Over her storied career as an interior designer, Dallas-based Cathy has developed an iconic sense of style. She loves traditional design that looks fresh but comfortable. Striking that balance requires precise choices in each room she designs. As any lover of traditional design should, she considers the ever-popular blue and white color palette to be neutral. “It’s refreshing and simple yet elegant,” she says. Above all else, Cathy considers herself a colorist, a label she discusses in The Well Adorned Home.
“I have always enjoyed working with color in paint and fabric,” she says. “To me, it’s the most important ingredient in a successful space. If it is right, the room works. If not, it is a disaster.”
The book is filled with some of Cathy’s best tips and tricks. She discusses the art of collecting, the power of symmetry and pattern, the right and wrong ways to use color, and many other important design lessons. The tips are woven in among images of Cathy’s work.
The 1,100-square-foot Fifth Avenue apartment (seen in the photos here) is the second home shown in the book. It’s also an amazing example of Cathy’s ability to update traditional design. Before anything else, the owners—longstanding clients of Cathy’s— tasked architect John B. Murray with making the apartment feel bigger. New molding was installed. Mirrored panels went up. Ceilings were lacquered pale blue to evoke a limitless sky.
“We did this throughout,” Cathy writes in The Well Adorned Home, “and then we did what we do best: We layered the decor without going overboard.”
After the renovations, which saved the large-scale murals from French heritage brand Zuber that came with the apartment, Cathy had to create a design that felt fresh while honoring the classic elements in the space. “We took the colors from the Zuber panels and used those colors for furnishings in the room,” she says. “Since they tend to make the room dark, we used a lot of lighter colors and white.”
Designing in New York means designing in smaller proportions, even in a pied-à-terre overlooking Central Park. Cathy’s principle when it comes to designing well in compact quarters is comfort over everything. “Rooms must be comfortable or no one will use them,” she says.

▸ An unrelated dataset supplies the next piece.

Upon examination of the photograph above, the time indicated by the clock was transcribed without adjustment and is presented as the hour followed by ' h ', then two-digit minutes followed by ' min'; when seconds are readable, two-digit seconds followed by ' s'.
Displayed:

Prioritizing comfort doesn’t mean shying away from pattern. The bedroom is positively swathed in it. The clients chose a paisley fabric packed with movement but muted in color. Covering the walls with it gives depth and perspective, amplifying the space rather than making it busy.
The pied-à-terre is just one of 11 projects in The Well Adorned Home. “I feel they represent my point of view but also reflected the clients’ personality,” Cathy says of the selected projects. Without a doubt, they all exemplify the best decorating advice she’s received: “Don’t try to match anything perfectly, whether it be colors or styles. The mix is what makes rooms interesting.”